Protein conformational alterations induced by the retinal excited state in proton and sodium pumping rhodopsins.

Abstract

Retinal proteins' biological activity is triggered by the retinal chromophore's light absorption, which initiates a photocycle. However, the mechanism by which retinal light excitation induces the protein's response is not completely understood. Recently, two new retinal proteins were discovered, namely, King Sejong 1-2 (KS1-2) and Nonlabens (Donghaeana) dokdonensis (DDR2), which exhibit H+ and Na+ pumping activities, respectively. To pinpoint whether protein conformation alterations can be achieved without light-induced retinal C13[double bond, length as m-dash]C14 double-bond isomerization, we utilized the hydroxylamine reaction, which cleaves the protonated Schiff base bond through which the retinal chromophore is covalently bound to the protein. The reaction is accelerated by light even though the cleavage is not a photochemical reaction.

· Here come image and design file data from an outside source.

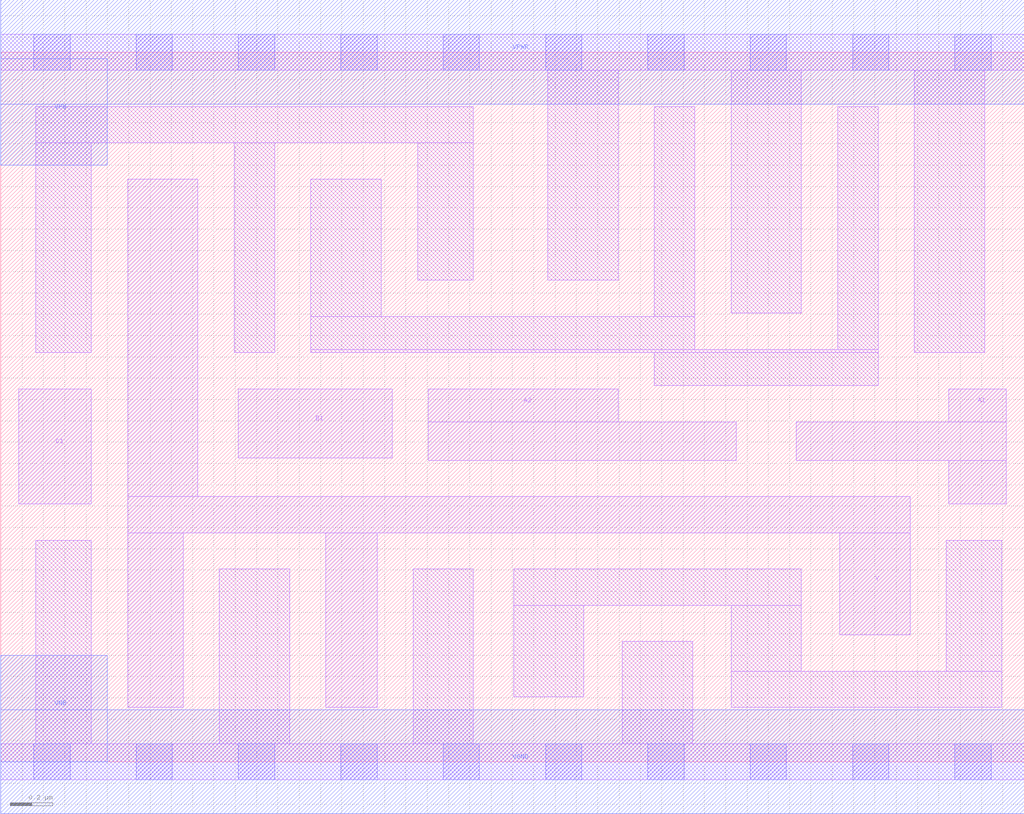
<source format=lef>
# Copyright 2020 The SkyWater PDK Authors
#
# Licensed under the Apache License, Version 2.0 (the "License");
# you may not use this file except in compliance with the License.
# You may obtain a copy of the License at
#
#     https://www.apache.org/licenses/LICENSE-2.0
#
# Unless required by applicable law or agreed to in writing, software
# distributed under the License is distributed on an "AS IS" BASIS,
# WITHOUT WARRANTIES OR CONDITIONS OF ANY KIND, either express or implied.
# See the License for the specific language governing permissions and
# limitations under the License.
#
# SPDX-License-Identifier: Apache-2.0

VERSION 5.5 ;
NAMESCASESENSITIVE ON ;
BUSBITCHARS "[]" ;
DIVIDERCHAR "/" ;
MACRO sky130_fd_sc_lp__a211oi_2
  CLASS CORE ;
  SOURCE USER ;
  ORIGIN  0.000000  0.000000 ;
  SIZE  4.800000 BY  3.330000 ;
  SYMMETRY X Y R90 ;
  SITE unit ;
  PIN A1
    ANTENNAGATEAREA  0.630000 ;
    DIRECTION INPUT ;
    USE SIGNAL ;
    PORT
      LAYER li1 ;
        RECT 3.730000 1.415000 4.715000 1.595000 ;
        RECT 4.445000 1.210000 4.715000 1.415000 ;
        RECT 4.445000 1.595000 4.715000 1.750000 ;
    END
  END A1
  PIN A2
    ANTENNAGATEAREA  0.630000 ;
    DIRECTION INPUT ;
    USE SIGNAL ;
    PORT
      LAYER li1 ;
        RECT 2.005000 1.415000 3.450000 1.595000 ;
        RECT 2.005000 1.595000 2.895000 1.750000 ;
    END
  END A2
  PIN B1
    ANTENNAGATEAREA  0.630000 ;
    DIRECTION INPUT ;
    USE SIGNAL ;
    PORT
      LAYER li1 ;
        RECT 1.115000 1.425000 1.835000 1.750000 ;
    END
  END B1
  PIN C1
    ANTENNAGATEAREA  0.630000 ;
    DIRECTION INPUT ;
    USE SIGNAL ;
    PORT
      LAYER li1 ;
        RECT 0.085000 1.210000 0.425000 1.750000 ;
    END
  END C1
  PIN Y
    ANTENNADIFFAREA  1.125600 ;
    DIRECTION OUTPUT ;
    USE SIGNAL ;
    PORT
      LAYER li1 ;
        RECT 0.595000 0.255000 0.855000 1.075000 ;
        RECT 0.595000 1.075000 4.265000 1.245000 ;
        RECT 0.595000 1.245000 0.925000 2.735000 ;
        RECT 1.525000 0.255000 1.765000 1.075000 ;
        RECT 3.935000 0.595000 4.265000 1.075000 ;
    END
  END Y
  PIN VGND
    DIRECTION INOUT ;
    USE GROUND ;
    PORT
      LAYER met1 ;
        RECT 0.000000 -0.245000 4.800000 0.245000 ;
    END
  END VGND
  PIN VNB
    DIRECTION INOUT ;
    USE GROUND ;
    PORT
      LAYER met1 ;
        RECT 0.000000 0.000000 0.500000 0.500000 ;
    END
  END VNB
  PIN VPB
    DIRECTION INOUT ;
    USE POWER ;
    PORT
      LAYER met1 ;
        RECT 0.000000 2.800000 0.500000 3.300000 ;
    END
  END VPB
  PIN VPWR
    DIRECTION INOUT ;
    USE POWER ;
    PORT
      LAYER met1 ;
        RECT 0.000000 3.085000 4.800000 3.575000 ;
    END
  END VPWR
  OBS
    LAYER li1 ;
      RECT 0.000000 -0.085000 4.800000 0.085000 ;
      RECT 0.000000  3.245000 4.800000 3.415000 ;
      RECT 0.165000  0.085000 0.425000 1.040000 ;
      RECT 0.165000  1.920000 0.425000 2.905000 ;
      RECT 0.165000  2.905000 2.215000 3.075000 ;
      RECT 1.025000  0.085000 1.355000 0.905000 ;
      RECT 1.095000  1.920000 1.285000 2.905000 ;
      RECT 1.455000  1.920000 4.115000 1.935000 ;
      RECT 1.455000  1.935000 3.255000 2.090000 ;
      RECT 1.455000  2.090000 1.785000 2.735000 ;
      RECT 1.935000  0.085000 2.215000 0.905000 ;
      RECT 1.955000  2.260000 2.215000 2.905000 ;
      RECT 2.405000  0.305000 2.735000 0.735000 ;
      RECT 2.405000  0.735000 3.755000 0.905000 ;
      RECT 2.565000  2.260000 2.895000 3.245000 ;
      RECT 2.915000  0.085000 3.245000 0.565000 ;
      RECT 3.065000  1.765000 4.115000 1.920000 ;
      RECT 3.065000  2.090000 3.255000 3.075000 ;
      RECT 3.425000  0.255000 4.695000 0.425000 ;
      RECT 3.425000  0.425000 3.755000 0.735000 ;
      RECT 3.425000  2.105000 3.755000 3.245000 ;
      RECT 3.925000  1.935000 4.115000 3.075000 ;
      RECT 4.285000  1.920000 4.615000 3.245000 ;
      RECT 4.435000  0.425000 4.695000 1.040000 ;
    LAYER mcon ;
      RECT 0.155000 -0.085000 0.325000 0.085000 ;
      RECT 0.155000  3.245000 0.325000 3.415000 ;
      RECT 0.635000 -0.085000 0.805000 0.085000 ;
      RECT 0.635000  3.245000 0.805000 3.415000 ;
      RECT 1.115000 -0.085000 1.285000 0.085000 ;
      RECT 1.115000  3.245000 1.285000 3.415000 ;
      RECT 1.595000 -0.085000 1.765000 0.085000 ;
      RECT 1.595000  3.245000 1.765000 3.415000 ;
      RECT 2.075000 -0.085000 2.245000 0.085000 ;
      RECT 2.075000  3.245000 2.245000 3.415000 ;
      RECT 2.555000 -0.085000 2.725000 0.085000 ;
      RECT 2.555000  3.245000 2.725000 3.415000 ;
      RECT 3.035000 -0.085000 3.205000 0.085000 ;
      RECT 3.035000  3.245000 3.205000 3.415000 ;
      RECT 3.515000 -0.085000 3.685000 0.085000 ;
      RECT 3.515000  3.245000 3.685000 3.415000 ;
      RECT 3.995000 -0.085000 4.165000 0.085000 ;
      RECT 3.995000  3.245000 4.165000 3.415000 ;
      RECT 4.475000 -0.085000 4.645000 0.085000 ;
      RECT 4.475000  3.245000 4.645000 3.415000 ;
  END
END sky130_fd_sc_lp__a211oi_2

</source>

Therefore, the cleavage reaction may serve as a tool to detect protein conformation alterations. We discovered that in both KS1-2 and DDR2, the hydroxylamine reaction is light accelerated, even in artificial pigments derived from synthetic retinal in which the crucial C13[double bond, length as m-dash]C14 double-bond isomerization is prevented. Therefore, we propose that in both proteins the light-induced retinal charge redistribution taking place in the retinal excited state polarizes the protein, which, in turn, triggers protein conformation alterations. A further general possible application of the present finding is associated with other photoreceptor proteins having retinal or other non-retinal chromophores whose light excitation may affect the protein conformation.